### Assignment
Reproduce all of the material below line for line, without any changes, and leave the pictures out of your answer.

### Records excerpted from a collection
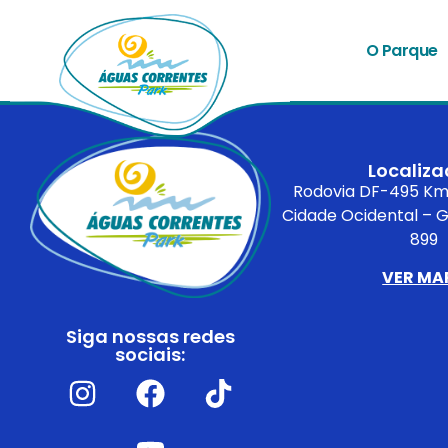
Acqua Park
O Parque
Localiz
Rodovia DF-495 Km 
Cidade Ocidental – G
899
VER MA
Siga nossas redes
sociais:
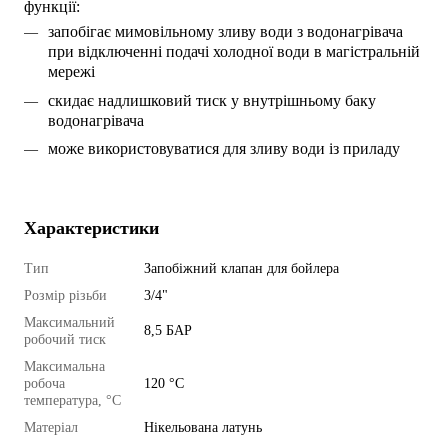
функції:
запобігає мимовільному зливу води з водонагрівача 
при відключенні подачі холодної води в магістральній 
мережі
скидає надлишковий тиск у внутрішньому баку 
водонагрівача
може використовуватися для зливу води із приладу
Характеристики
Тип
Запобіжний клапан для бойлера
Розмір різьби
3/4"
Максимальний
8,5 БАР
робочий тиск
Максимальна
робоча
120 °C
температура, °C
Матеріал
Нікельована латунь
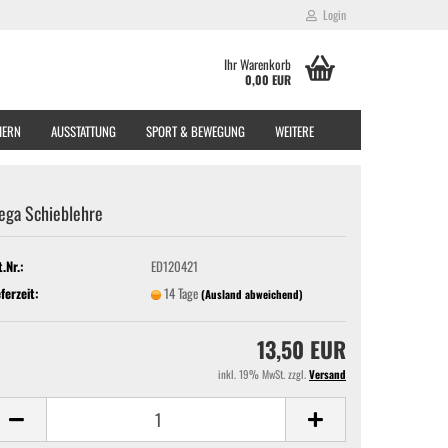
Login
Ihr Warenkorb
0,00 EUR
EIERN
AUSSTATTUNG
SPORT & BEWEGUNG
WEITERE
ega Schieblehre
t.Nr.:
ED120421
eferzeit:
14 Tage
(Ausland abweichend)
13,50 EUR
inkl. 19% MwSt. zzgl.
Versand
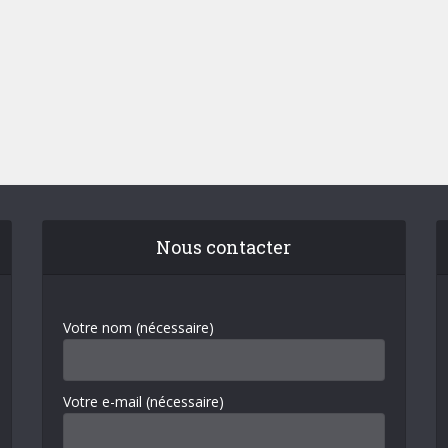
Nous contacter
Votre nom (nécessaire)
Votre e-mail (nécessaire)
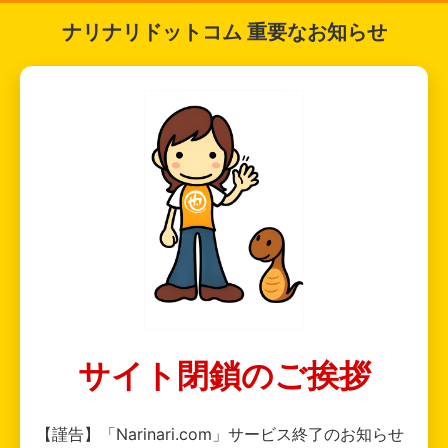
ナリナリドットコム 重要なお知らせ
サイト閉鎖のご挨拶
【謹告】「Narinari.com」サービス終了のお知らせ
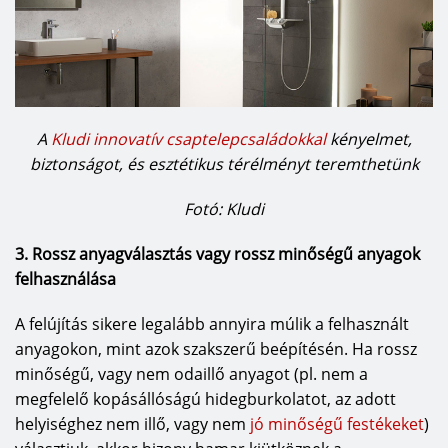
A
Kludi innovatív csaptelepcsaládokkal
kényelmet,
biztonságot, és esztétikus térélményt teremthetünk
Fotó: Kludi
3. Rossz anyagválasztás vagy rossz minőségű anyagok
felhasználása
A felújítás sikere legalább annyira múlik a felhasznált
anyagokon, mint azok szakszerű beépítésén. Ha rossz
minőségű, vagy nem odaillő anyagot (pl. nem a
megfelelő kopásállóságú hidegburkolatot, az adott
helyiséghez nem illő, vagy nem
jó minőségű festékeket
)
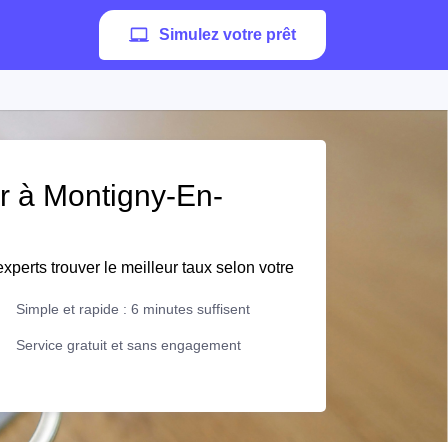
Simulez votre prêt
er à Montigny-En-
xperts trouver le meilleur taux selon votre
Simple et rapide : 6 minutes suffisent
Service gratuit et sans engagement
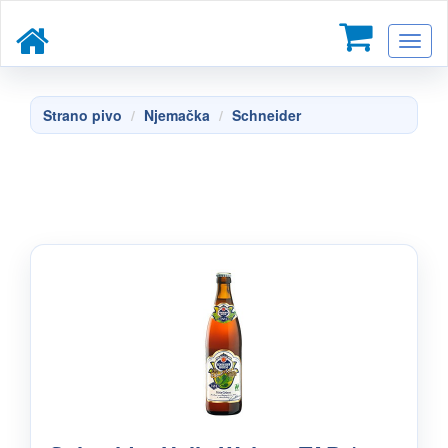
Toggl
naviga
Strano pivo
Njemačka
Schneider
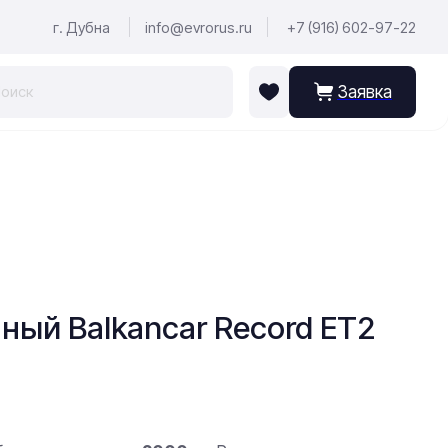
г. Дубна
info@evrorus.ru
+7 (916) 602-97-22
Заявка
ый Balkancar Record ET2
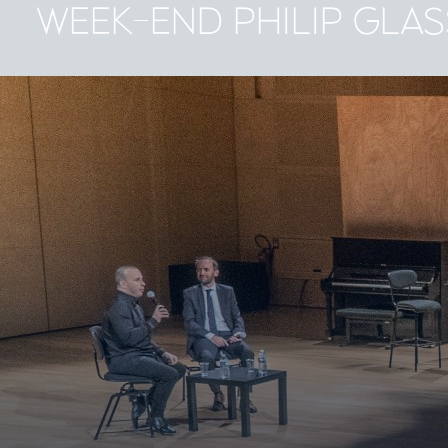
WEEK-END PHILIP GLAS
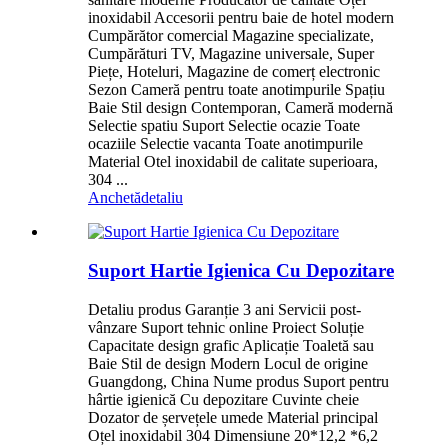
inoxidabil Accesorii pentru baie de hotel modern
Cumpărător comercial Magazine specializate,
Cumpărături TV, Magazine universale, Super
Piețe, Hoteluri, Magazine de comerț electronic
Sezon Cameră pentru toate anotimpurile Spațiu
Baie Stil design Contemporan, Cameră modernă
Selectie spatiu Suport Selectie ocazie Toate
ocaziile Selectie vacanta Toate anotimpurile
Material Otel inoxidabil de calitate superioara,
304 ...
Anchetă
detaliu
Suport Hartie Igienica Cu Depozitare
Detaliu produs Garanție 3 ani Servicii post-
vânzare Suport tehnic online Proiect Soluție
Capacitate design grafic Aplicație Toaletă sau
Baie Stil de design Modern Locul de origine
Guangdong, China Nume produs Suport pentru
hârtie igienică Cu depozitare Cuvinte cheie
Dozator de șervețele umede Material principal
Oțel inoxidabil 304 Dimensiune 20*12,2 *6,2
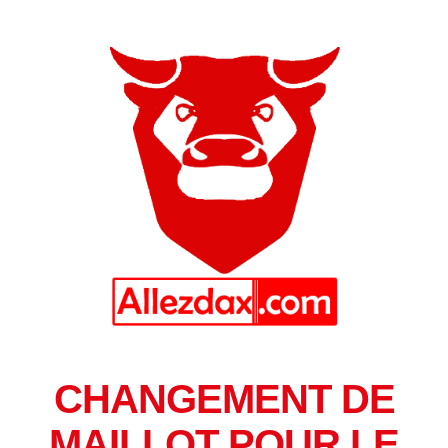
CHANGEMENT DE
MAILLOT POUR LE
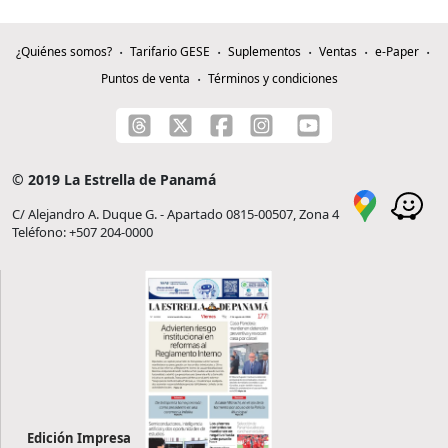
¿Quiénes somos?
Tarifario GESE
Suplementos
Ventas
e-Paper
Puntos de venta
Términos y condiciones
© 2019 La Estrella de Panamá
C/ Alejandro A. Duque G. - Apartado 0815-00507, Zona 4
Teléfono: +507 204-0000
Edición Impresa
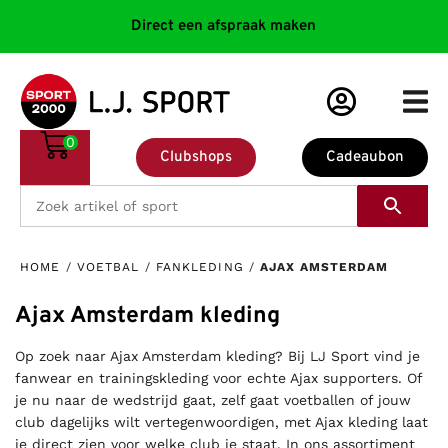
Direct een afspraak maken
0
Clubshops
Cadeaubon
HOME
/
VOETBAL
/
FANKLEDING
/
AJAX AMSTERDAM
Ajax Amsterdam kleding
Op zoek naar Ajax Amsterdam kleding? Bij LJ Sport vind je
fanwear en trainingskleding voor echte Ajax supporters. Of
je nu naar de wedstrijd gaat, zelf gaat voetballen of jouw
club dagelijks wilt vertegenwoordigen, met Ajax kleding laat
je direct zien voor welke club je staat. In ons assortiment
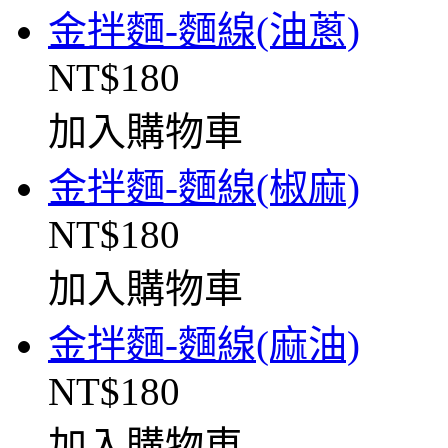
金拌麵-麵線(油蔥)
NT$180
加入購物車
金拌麵-麵線(椒麻)
NT$180
加入購物車
金拌麵-麵線(麻油)
NT$180
加入購物車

### Solution to the exercise
Acqua Park
O Parque
Localiz
Rodovia DF-495 Km 
Cidade Ocidental – G
899
VER MA
Siga nossas redes
sociais:
функції:
запобігає мимовільному зливу води з водонагрівача 
при відключенні подачі холодної води в магістральній 
мережі
скидає надлишковий тиск у внутрішньому баку 
водонагрівача
може використовуватися для зливу води із приладу
Характеристики
Тип
Запобіжний клапан для бойлера
Розмір різьби
3/4"
Максимальний
8,5 БАР
робочий тиск
Максимальна
робоча
120 °C
температура, °C
Матеріал
Нікельована латунь
Login
Ihr Warenkorb
0,00 EUR
EIERN
AUSSTATTUNG
SPORT & BEWEGUNG
WEITERE
ega Schieblehre
t.Nr.:
ED120421
eferzeit:
14 Tage
(Ausland abweichend)
13,50 EUR
inkl. 19% MwSt. zzgl.
Versand
Nous contacter
Votre nom (nécessaire)
Votre e-mail (nécessaire)
ナリナリドットコム 重要なお知らせ
サイト閉鎖のご挨拶
【謹告】「Narinari.com」サービス終了のお知らせ
A
Kludi innovatív csaptelepcsaládokkal
kényelmet,
biztonságot, és esztétikus térélményt teremthetünk
Fotó: Kludi
3. Rossz anyagválasztás vagy rossz minőségű anyagok
felhasználása
A felújítás sikere legalább annyira múlik a felhasznált
anyagokon, mint azok szakszerű beépítésén. Ha rossz
minőségű, vagy nem odaillő anyagot (pl. nem a
megfelelő kopásállóságú hidegburkolatot, az adott
helyiséghez nem illő, vagy nem
jó minőségű festékeket
)
Simulez votre prêt
er à Montigny-En-
xperts trouver le meilleur taux selon votre
Simple et rapide : 6 minutes suffisent
Service gratuit et sans engagement
Toggl
naviga
Strano pivo
Njemačka
Schneider
г. Дубна
info@evrorus.ru
+7 (916) 602-97-22
Заявка
ый Balkancar Record ET2
WEEK-END PHILIP GLAS
inoxidabil Accesorii pentru baie de hotel modern
Cumpărător comercial Magazine specializate,
Cumpărături TV, Magazine universale, Super
Piețe, Hoteluri, Magazine de comerț electronic
Sezon Cameră pentru toate anotimpurile Spațiu
Baie Stil design Contemporan, Cameră modernă
Selectie spatiu Suport Selectie ocazie Toate
ocaziile Selectie vacanta Toate anotimpurile
Material Otel inoxidabil de calitate superioara,
304 ...
Anchetă
detaliu
Suport Hartie Igienica Cu Depozitare
Detaliu produs Garanție 3 ani Servicii post-
vânzare Suport tehnic online Proiect Soluție
Capacitate design grafic Aplicație Toaletă sau
Baie Stil de design Modern Locul de origine
Guangdong, China Nume produs Suport pentru
hârtie igienică Cu depozitare Cuvinte cheie
Dozator de șervețele umede Material principal
Oțel inoxidabil 304 Dimensiune 20*12,2 *6,2
CHANGEMENT DE
MAILLOT POUR LE
¿Quiénes somos?
Tarifario GESE
Suplementos
Ventas
e-Paper
Puntos de venta
Términos y condiciones
© 2019 La Estrella de Panamá
C/ Alejandro A. Duque G. - Apartado 0815-00507, Zona 4
Teléfono: +507 204-0000
Edición Impresa
Direct een afspraak maken
0
Clubshops
Cadeaubon
HOME
/
VOETBAL
/
FANKLEDING
/
AJAX AMSTERDAM
Ajax Amsterdam kleding
Op zoek naar Ajax Amsterdam kleding? Bij LJ Sport vind je
fanwear en trainingskleding voor echte Ajax supporters. Of
je nu naar de wedstrijd gaat, zelf gaat voetballen of jouw
club dagelijks wilt vertegenwoordigen, met Ajax kleding laat
je direct zien voor welke club je staat. In ons assortiment
金拌麵-麵線(油蔥)
NT$180
加入購物車
金拌麵-麵線(椒麻)
NT$180
加入購物車
金拌麵-麵線(麻油)
NT$180
加入購物車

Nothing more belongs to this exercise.